*Exercise tasks*.
A – Please decide whether each statement agrees with the clumped spider orchid text below: (i) the plant's single leaf is hairy and 6-18 cm long; (ii) it flowers from June to July; (iii) its labellum carries up to 13 pairs of calli in three rows. Answer yes or no for each, quoting the words of the text that settle it.
B – Write a continuation of the clumped spider orchid text below, picking up after its final sentence.

*Text block*.
Clumped spider orchid
- Conservation status: Priority One — Poorly Known Taxa (DEC)

Scientific classification
- Kingdom: Plantae
- Clade: Tracheophytes
- Clade: Angiosperms
- Clade: Monocots
- Order: Asparagales
- Family: Orchidaceae
- Subfamily: Orchidoideae
- Tribe: Diurideae
- Genus: Caladenia
- Species: C. denticulata
- Subspecies: C. d. subsp. rubella
- Trinomial name: Caladenia denticulata subsp. rubella A.P.Br. & G.Brockman
- Synonyms: Caladenia denticulata (Lindl.) subsp. Jarrah forest Caladenia denticulata (Lindl.) subsp. "red";

= Caladenia denticulata subsp. rubella =

Subspecies of orchid

Caladenia denticulata subsp. rubella, commonly known as the clumped spider orchid, is a plant in the orchid family Orchidaceae and is endemic to the south-west of Western Australia. It has a single erect, hairy leaf and one or two dull or pinkish red flowers with prominent dull red markings and with a white labellum with red markings.

==Description==
Caladenia denticulata subsp. rubella is a terrestrial, perennial, deciduous, herb with an underground tuber and a single erect, hairy leaf 6-18 cm long and 2-4 mm wide. One or two flowers are borne on a stem 15-35 cm high and each flower is 7-10 cm long and 5-9 cm wide. The dorsal sepal is erect, 4-7 cm long and 1.5-3 mm wide at the base, linear to lance-shaped and has a drooping, dark brown, thread-like glandular tip. It is usually dull- to pinkish red, sometimes cream or yellow with prominent dull red markings. The arching lateral sepals and petals are similar in size, shape and colour to the dorsal sepal although the petals are slightly narrower and shorter. The labellum is white with red markings, and curves forward with white to pale red teeth along its margins, the teeth decreasing in size towards the tip. There are up to 13 pairs of anvil-shaped, cream-coloured calli in two rows along about half the length of the labellum and decreasing in size towards the tip. Flowering occurs from August to late September. The dull red or pinkish red colour of the petals and sepals distinguish this from the other subspecies of Caladenia denticulata.

*Data block*.
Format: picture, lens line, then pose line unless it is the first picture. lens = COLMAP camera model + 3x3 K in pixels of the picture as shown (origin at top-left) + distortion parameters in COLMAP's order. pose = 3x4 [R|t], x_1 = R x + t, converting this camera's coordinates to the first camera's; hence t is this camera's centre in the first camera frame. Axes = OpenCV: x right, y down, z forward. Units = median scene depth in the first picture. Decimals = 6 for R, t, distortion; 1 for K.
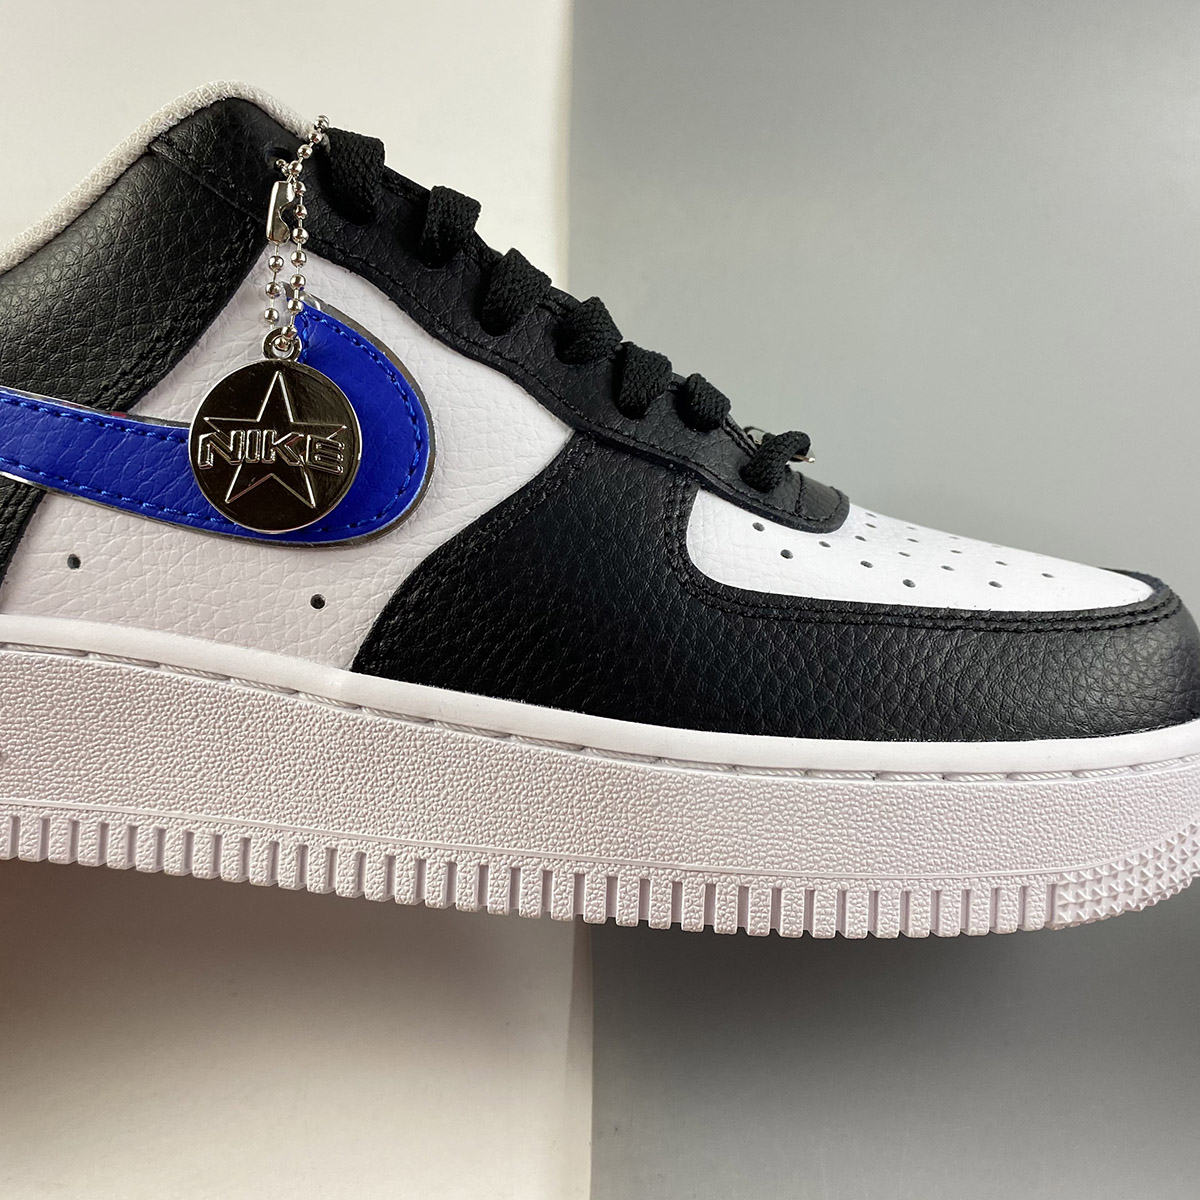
lens RADIAL K [[1270.0, 0, 600.7], [0, 1270.0, 586.1], [0, 0, 1]] dist [0.083079, -0.303078]
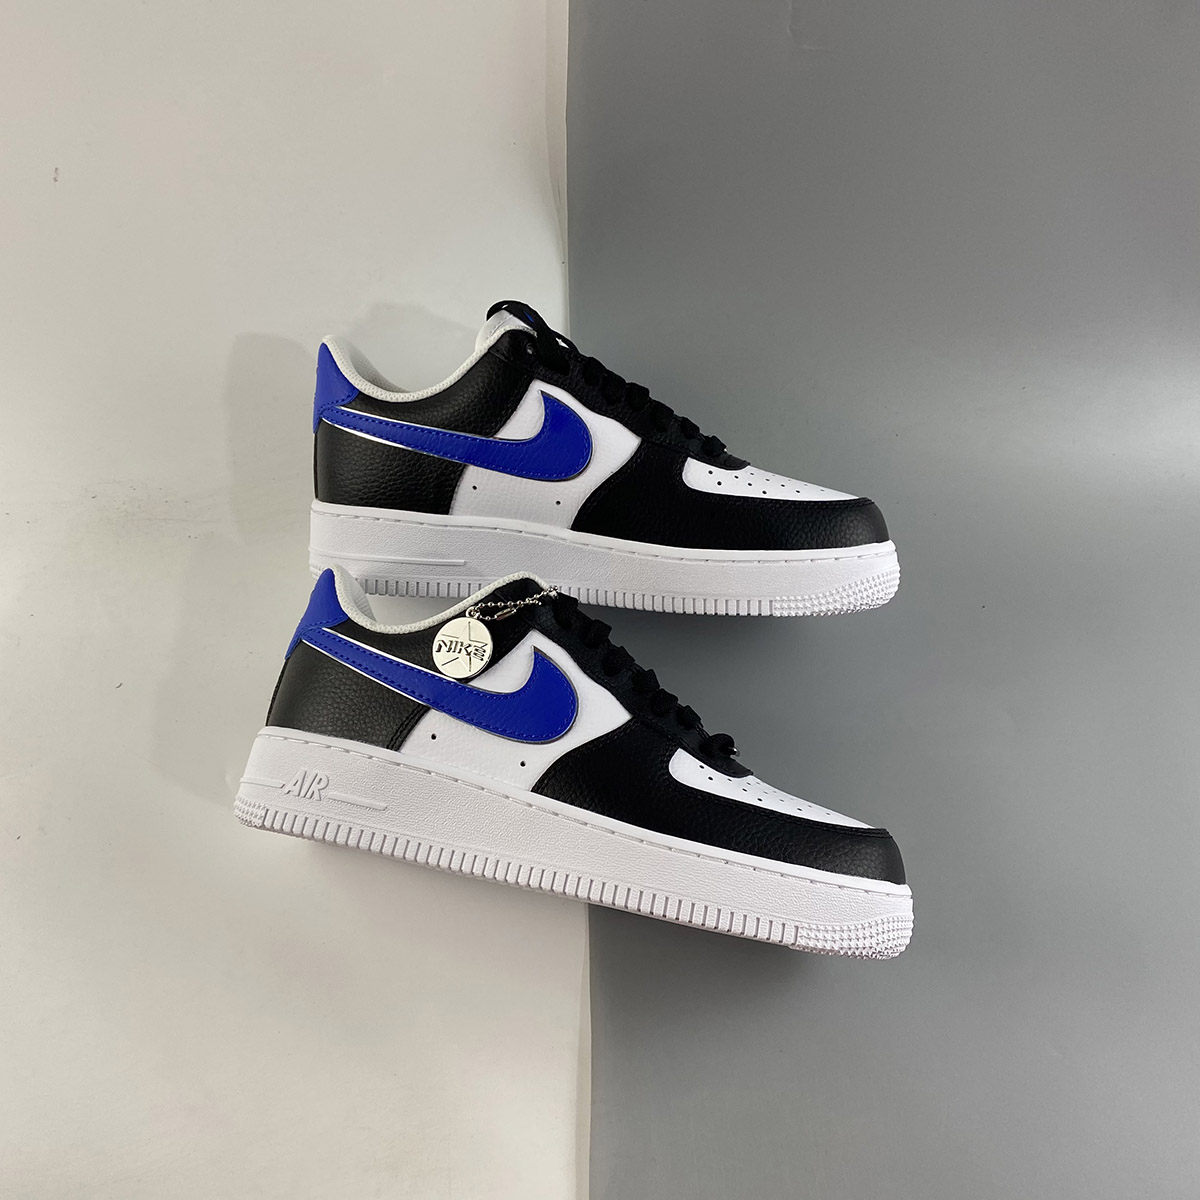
lens RADIAL K [[1270.0, 0, 600.7], [0, 1270.0, 586.1], [0, 0, 1]] dist [0.083079, -0.303078]
pose [[0.980791, 0.127817, -0.147348, 0.255705], [-0.171195, 0.926112, -0.336168, 0.498969], [0.093492, 0.354936, 0.930204, -1.450580]]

*Task-by-task outputs*.
A –
(i) Yes: "a single erect, hairy leaf 6-18 cm long and 2-4 mm wide"
(ii) No: "Flowering occurs from August to late September."
(iii) No: "There are up to 13 pairs of anvil-shaped, cream-coloured calli in two rows"

B –
==Taxonomy and naming==
Caladenia denticulata was first formally described by John Lindley in 1840 and the description was published in A Sketch of the Vegetation of the Swan River Colony. In 2015, Andrew Brown and Garry Brockman described three subspecies, including subspecies rubella and the descriptions were published in Nuytsia. The specific epithet (rubella) is a diminutive form of the Latin word ruber meaning "red", hence "reddish", referring to the colour of the flowers of this subspecies.

==Distribution and habitat==
Clumped spider orchid occurs near Waroona, Kojonup and Watheroo in the Avon Wheatbelt, Geraldton Sandplains, Jarrah Forest, Swan Coastal Plain biogeographic regions growing in moist soils.

==Conservation==
Caladenia denticulata subsp. rubella is classified as "not threatened" by the Western Australian Government Department of Parks and Wildlife.